Rendered images with source text:
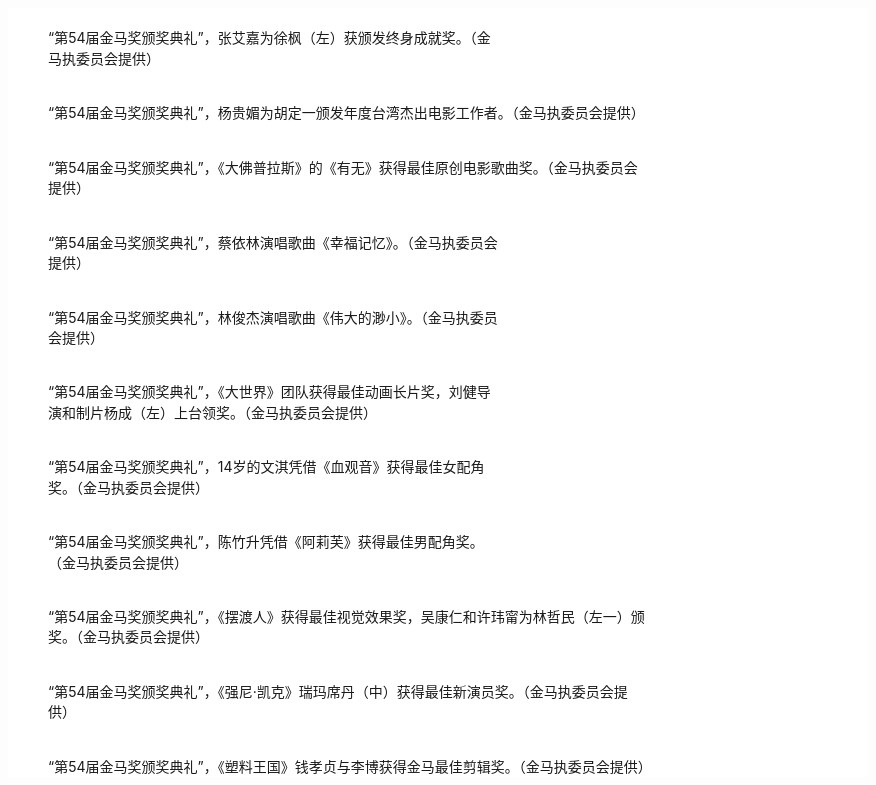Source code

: <figure id="attachment_9893107" aria-describedby="caption-attachment-9893107" style="width: 450px" class="wp-caption aligncenter"><a target="_blank" href="https://i.epochtimes.com/assets/uploads/2017/11/20171125-liuhong-jinma048.jpg"><img class="wp-image-9893107 size-medium" src="https://i.epochtimes.com/assets/uploads/2017/11/20171125-liuhong-jinma048-450x674.jpg" alt="" width="450" b="674" /></a><figcaption id="caption-attachment-9893107" class="wp-caption-text">“第54届金马奖颁奖典礼”，张艾嘉为徐枫（左）获颁发终身成就奖。（金马执委员会提供）</figcaption></figure>
<figure id="attachment_9893106" aria-describedby="caption-attachment-9893106" style="width: 600px" class="wp-caption aligncenter"><a target="_blank" href="https://i.epochtimes.com/assets/uploads/2017/11/20171125-liuhong-jinma050.jpg"><img class="wp-image-9893106 size-large" src="https://i.epochtimes.com/assets/uploads/2017/11/20171125-liuhong-jinma050-600x400.jpg" alt="" width="600" b="400" /></a><figcaption id="caption-attachment-9893106" class="wp-caption-text">“第54届金马奖颁奖典礼”，杨贵媚为胡定一颁发年度台湾杰出电影工作者。（金马执委员会提供）</figcaption></figure>
<figure id="attachment_9893066" aria-describedby="caption-attachment-9893066" style="width: 600px" class="wp-caption aligncenter"><a target="_blank" href="https://i.epochtimes.com/assets/uploads/2017/11/20171125-liuhong-jinma046.jpg"><img class="size-large wp-image-9893066" src="https://i.epochtimes.com/assets/uploads/2017/11/20171125-liuhong-jinma046-600x400.jpg" alt="" width="600" b="400" /></a><figcaption id="caption-attachment-9893066" class="wp-caption-text">“第54届金马奖颁奖典礼”，《大佛普拉斯》的《有无》获得最佳原创电影歌曲奖。（金马执委员会提供）</figcaption></figure>
<figure id="attachment_9893058" aria-describedby="caption-attachment-9893058" style="width: 450px" class="wp-caption aligncenter"><a target="_blank" href="https://i.epochtimes.com/assets/uploads/2017/11/20171125-liuhong-jinma045.jpg"><img class="wp-image-9893058 size-medium" src="https://i.epochtimes.com/assets/uploads/2017/11/20171125-liuhong-jinma045-450x674.jpg" alt="" width="450" b="674" /></a><figcaption id="caption-attachment-9893058" class="wp-caption-text">“第54届金马奖颁奖典礼”，蔡依林演唱歌曲《幸福记忆》。（金马执委员会提供）</figcaption></figure>
<figure id="attachment_9893131" aria-describedby="caption-attachment-9893131" style="width: 450px" class="wp-caption aligncenter"><a target="_blank" href="https://i.epochtimes.com/assets/uploads/2017/11/20171125-liuhong-jinma051.jpg"><img class="wp-image-9893131 size-medium" src="https://i.epochtimes.com/assets/uploads/2017/11/20171125-liuhong-jinma051-450x674.jpg" alt="" width="450" b="674" /></a><figcaption id="caption-attachment-9893131" class="wp-caption-text">“第54届金马奖颁奖典礼”，林俊杰演唱歌曲《伟大的渺小》。（金马执委员会提供）</figcaption></figure>
<figure id="attachment_9893027" aria-describedby="caption-attachment-9893027" style="width: 450px" class="wp-caption aligncenter"><a target="_blank" href="https://i.epochtimes.com/assets/uploads/2017/11/20171125-liuhong-jinma044-1.jpg"><img class="wp-image-9893027 size-medium" src="https://i.epochtimes.com/assets/uploads/2017/11/20171125-liuhong-jinma044-1-450x674.jpg" alt="" width="450" b="674" /></a><figcaption id="caption-attachment-9893027" class="wp-caption-text">“第54届金马奖颁奖典礼”，《大世界》团队获得最佳动画长片奖，刘健导演和制片杨成（左）上台领奖。（金马执委员会提供）</figcaption></figure>
<figure id="attachment_9892992" aria-describedby="caption-attachment-9892992" style="width: 450px" class="wp-caption aligncenter"><a target="_blank" href="https://i.epochtimes.com/assets/uploads/2017/11/20171125-liuhong-jinma041.jpg"><img class="wp-image-9892992 size-medium" src="https://i.epochtimes.com/assets/uploads/2017/11/20171125-liuhong-jinma041-450x674.jpg" alt="" width="450" b="674" /></a><figcaption id="caption-attachment-9892992" class="wp-caption-text">“第54届金马奖颁奖典礼”，14岁的文淇凭借《血观音》获得最佳女配角奖。（金马执委员会提供）</figcaption></figure>
<figure id="attachment_9892940" aria-describedby="caption-attachment-9892940" style="width: 450px" class="wp-caption aligncenter"><a target="_blank" href="https://i.epochtimes.com/assets/uploads/2017/11/20171125-liuhong-jinma034.jpg"><img class="wp-image-9892940 size-medium" src="https://i.epochtimes.com/assets/uploads/2017/11/20171125-liuhong-jinma034-450x674.jpg" alt="" width="450" b="674" /></a><figcaption id="caption-attachment-9892940" class="wp-caption-text">“第54届金马奖颁奖典礼”，陈竹升凭借《阿莉芙》获得最佳男配角奖。（金马执委员会提供）</figcaption></figure>
<figure id="attachment_9892985" aria-describedby="caption-attachment-9892985" style="width: 600px" class="wp-caption aligncenter"><a target="_blank" href="https://i.epochtimes.com/assets/uploads/2017/11/20171125-liuhong-jinma040.jpg"><img class="size-large wp-image-9892985" src="https://i.epochtimes.com/assets/uploads/2017/11/20171125-liuhong-jinma040-600x400.jpg" alt="" width="600" b="400" /></a><figcaption id="caption-attachment-9892985" class="wp-caption-text">“第54届金马奖颁奖典礼”，《摆渡人》获得最佳视觉效果奖，吴康仁和许玮甯为林哲民（左一）颁奖。（金马执委员会提供）</figcaption></figure>
<figure id="attachment_9892983" aria-describedby="caption-attachment-9892983" style="width: 600px" class="wp-caption aligncenter"><a target="_blank" href="https://i.epochtimes.com/assets/uploads/2017/11/1711250834011487.jpg"><img class="wp-image-9892983 size-large" src="https://i.epochtimes.com/assets/uploads/2017/11/1711250834011487-600x400.jpg" alt="" width="600" b="400" /></a><figcaption id="caption-attachment-9892983" class="wp-caption-text">“第54届金马奖颁奖典礼”，《强尼·凯克》瑞玛席丹（中）获得最佳新演员奖。（金马执委员会提供）</figcaption></figure>
<figure id="attachment_9892942" aria-describedby="caption-attachment-9892942" style="width: 600px" class="wp-caption aligncenter"><a target="_blank" href="https://i.epochtimes.com/assets/uploads/2017/11/20171125-liuhong-jinma036.jpg"><img class="size-large wp-image-9892942" src="https://i.epochtimes.com/assets/uploads/2017/11/20171125-liuhong-jinma036-600x400.jpg" alt="" width="600" b="400" /></a><figcaption id="caption-attachment-9892942" class="wp-caption-text">“第54届金马奖颁奖典礼”，《塑料王国》钱孝贞与李博获得金马最佳剪辑奖。（金马执委员会提供）</figcaption></figure>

> _Activity_
Print the records exactly and omit all pictures.

> _Expected output_
Source code

: <figure id="attachment_9893107" aria-describedby="caption-attachment-9893107" style="width: 450px" class="wp-caption aligncenter"><a target="_blank" href="https://i.epochtimes.com/assets/uploads/2017/11/20171125-liuhong-jinma048.jpg"><img class="wp-image-9893107 size-medium" src="https://i.epochtimes.com/assets/uploads/2017/11/20171125-liuhong-jinma048-450x674.jpg" alt="" width="450" b="674" /></a><figcaption id="caption-attachment-9893107" class="wp-caption-text">“第54届金马奖颁奖典礼”，张艾嘉为徐枫（左）获颁发终身成就奖。（金马执委员会提供）</figcaption></figure>
<figure id="attachment_9893106" aria-describedby="caption-attachment-9893106" style="width: 600px" class="wp-caption aligncenter"><a target="_blank" href="https://i.epochtimes.com/assets/uploads/2017/11/20171125-liuhong-jinma050.jpg"><img class="wp-image-9893106 size-large" src="https://i.epochtimes.com/assets/uploads/2017/11/20171125-liuhong-jinma050-600x400.jpg" alt="" width="600" b="400" /></a><figcaption id="caption-attachment-9893106" class="wp-caption-text">“第54届金马奖颁奖典礼”，杨贵媚为胡定一颁发年度台湾杰出电影工作者。（金马执委员会提供）</figcaption></figure>
<figure id="attachment_9893066" aria-describedby="caption-attachment-9893066" style="width: 600px" class="wp-caption aligncenter"><a target="_blank" href="https://i.epochtimes.com/assets/uploads/2017/11/20171125-liuhong-jinma046.jpg"><img class="size-large wp-image-9893066" src="https://i.epochtimes.com/assets/uploads/2017/11/20171125-liuhong-jinma046-600x400.jpg" alt="" width="600" b="400" /></a><figcaption id="caption-attachment-9893066" class="wp-caption-text">“第54届金马奖颁奖典礼”，《大佛普拉斯》的《有无》获得最佳原创电影歌曲奖。（金马执委员会提供）</figcaption></figure>
<figure id="attachment_9893058" aria-describedby="caption-attachment-9893058" style="width: 450px" class="wp-caption aligncenter"><a target="_blank" href="https://i.epochtimes.com/assets/uploads/2017/11/20171125-liuhong-jinma045.jpg"><img class="wp-image-9893058 size-medium" src="https://i.epochtimes.com/assets/uploads/2017/11/20171125-liuhong-jinma045-450x674.jpg" alt="" width="450" b="674" /></a><figcaption id="caption-attachment-9893058" class="wp-caption-text">“第54届金马奖颁奖典礼”，蔡依林演唱歌曲《幸福记忆》。（金马执委员会提供）</figcaption></figure>
<figure id="attachment_9893131" aria-describedby="caption-attachment-9893131" style="width: 450px" class="wp-caption aligncenter"><a target="_blank" href="https://i.epochtimes.com/assets/uploads/2017/11/20171125-liuhong-jinma051.jpg"><img class="wp-image-9893131 size-medium" src="https://i.epochtimes.com/assets/uploads/2017/11/20171125-liuhong-jinma051-450x674.jpg" alt="" width="450" b="674" /></a><figcaption id="caption-attachment-9893131" class="wp-caption-text">“第54届金马奖颁奖典礼”，林俊杰演唱歌曲《伟大的渺小》。（金马执委员会提供）</figcaption></figure>
<figure id="attachment_9893027" aria-describedby="caption-attachment-9893027" style="width: 450px" class="wp-caption aligncenter"><a target="_blank" href="https://i.epochtimes.com/assets/uploads/2017/11/20171125-liuhong-jinma044-1.jpg"><img class="wp-image-9893027 size-medium" src="https://i.epochtimes.com/assets/uploads/2017/11/20171125-liuhong-jinma044-1-450x674.jpg" alt="" width="450" b="674" /></a><figcaption id="caption-attachment-9893027" class="wp-caption-text">“第54届金马奖颁奖典礼”，《大世界》团队获得最佳动画长片奖，刘健导演和制片杨成（左）上台领奖。（金马执委员会提供）</figcaption></figure>
<figure id="attachment_9892992" aria-describedby="caption-attachment-9892992" style="width: 450px" class="wp-caption aligncenter"><a target="_blank" href="https://i.epochtimes.com/assets/uploads/2017/11/20171125-liuhong-jinma041.jpg"><img class="wp-image-9892992 size-medium" src="https://i.epochtimes.com/assets/uploads/2017/11/20171125-liuhong-jinma041-450x674.jpg" alt="" width="450" b="674" /></a><figcaption id="caption-attachment-9892992" class="wp-caption-text">“第54届金马奖颁奖典礼”，14岁的文淇凭借《血观音》获得最佳女配角奖。（金马执委员会提供）</figcaption></figure>
<figure id="attachment_9892940" aria-describedby="caption-attachment-9892940" style="width: 450px" class="wp-caption aligncenter"><a target="_blank" href="https://i.epochtimes.com/assets/uploads/2017/11/20171125-liuhong-jinma034.jpg"><img class="wp-image-9892940 size-medium" src="https://i.epochtimes.com/assets/uploads/2017/11/20171125-liuhong-jinma034-450x674.jpg" alt="" width="450" b="674" /></a><figcaption id="caption-attachment-9892940" class="wp-caption-text">“第54届金马奖颁奖典礼”，陈竹升凭借《阿莉芙》获得最佳男配角奖。（金马执委员会提供）</figcaption></figure>
<figure id="attachment_9892985" aria-describedby="caption-attachment-9892985" style="width: 600px" class="wp-caption aligncenter"><a target="_blank" href="https://i.epochtimes.com/assets/uploads/2017/11/20171125-liuhong-jinma040.jpg"><img class="size-large wp-image-9892985" src="https://i.epochtimes.com/assets/uploads/2017/11/20171125-liuhong-jinma040-600x400.jpg" alt="" width="600" b="400" /></a><figcaption id="caption-attachment-9892985" class="wp-caption-text">“第54届金马奖颁奖典礼”，《摆渡人》获得最佳视觉效果奖，吴康仁和许玮甯为林哲民（左一）颁奖。（金马执委员会提供）</figcaption></figure>
<figure id="attachment_9892983" aria-describedby="caption-attachment-9892983" style="width: 600px" class="wp-caption aligncenter"><a target="_blank" href="https://i.epochtimes.com/assets/uploads/2017/11/1711250834011487.jpg"><img class="wp-image-9892983 size-large" src="https://i.epochtimes.com/assets/uploads/2017/11/1711250834011487-600x400.jpg" alt="" width="600" b="400" /></a><figcaption id="caption-attachment-9892983" class="wp-caption-text">“第54届金马奖颁奖典礼”，《强尼·凯克》瑞玛席丹（中）获得最佳新演员奖。（金马执委员会提供）</figcaption></figure>
<figure id="attachment_9892942" aria-describedby="caption-attachment-9892942" style="width: 600px" class="wp-caption aligncenter"><a target="_blank" href="https://i.epochtimes.com/assets/uploads/2017/11/20171125-liuhong-jinma036.jpg"><img class="size-large wp-image-9892942" src="https://i.epochtimes.com/assets/uploads/2017/11/20171125-liuhong-jinma036-600x400.jpg" alt="" width="600" b="400" /></a><figcaption id="caption-attachment-9892942" class="wp-caption-text">“第54届金马奖颁奖典礼”，《塑料王国》钱孝贞与李博获得金马最佳剪辑奖。（金马执委员会提供）</figcaption></figure>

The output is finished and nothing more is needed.